What's been accomplished

  • Reached a deal to resolve its Teamster pension dispute. Tops last month reached a key settlement with the Teamsters union and a Teamsters pension fund to resolve a major pension dispute that could have cost the company more than $180 million over a 20-year span. The deal, which still needs court approval, removes a major financial hurdle that Tops was facing and allows it to settle a bitter dispute that had dragged on for more than four years. Tops agreed to use the money earmarked for a controversial $3.6 million executive bonus plan to fund most of its contribution to a new $15 million retirement fund that is being established for the warehouse workers. That new retirement fund will partially reimburse them for pension benefits they have not accrued since the pension dispute began in December 2013. The deal also extends the contract with Teamsters Local 264 by two years, giving workers at its warehouse 2 percent annual raises.

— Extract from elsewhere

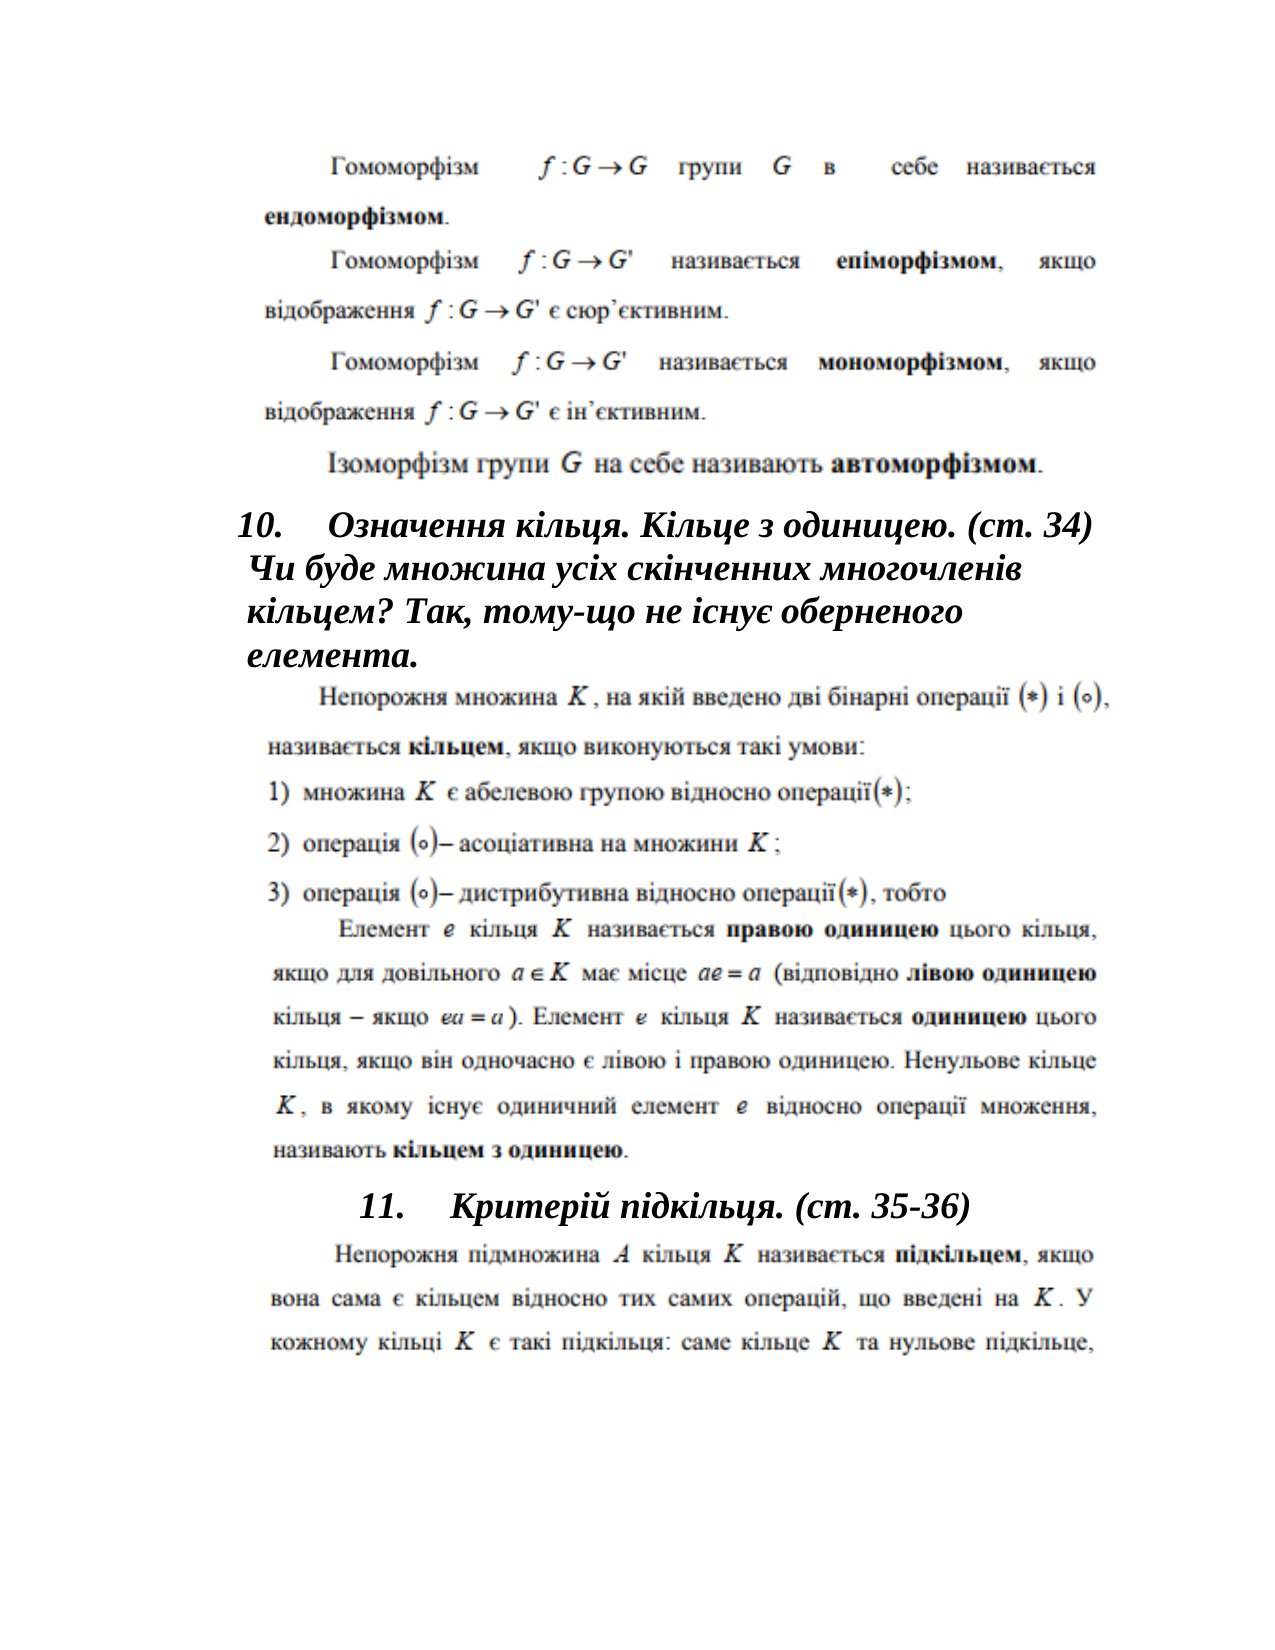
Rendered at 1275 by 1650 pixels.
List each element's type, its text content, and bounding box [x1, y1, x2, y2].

  • Dropped its executive bonus plan. Tops' proposal to pay bonuses of up to $1.3 million to its Chairman and CEO, Frank Curci, and smaller sums to other high-ranking executives, was a lightning rod for criticism, especially from the chain's workers and their unions. Tops dropped the executive bonus plan as part of the Teamsters pension settlement, but it still is pushing for a $3.5 million retention bonus plan that would reward 115 top managers and executives for not leaving their jobs through the end of this year. The Teamsters union agreed to drop its objection to the retention bonus plan as part of the pension settlement, but the UFCW still opposes it.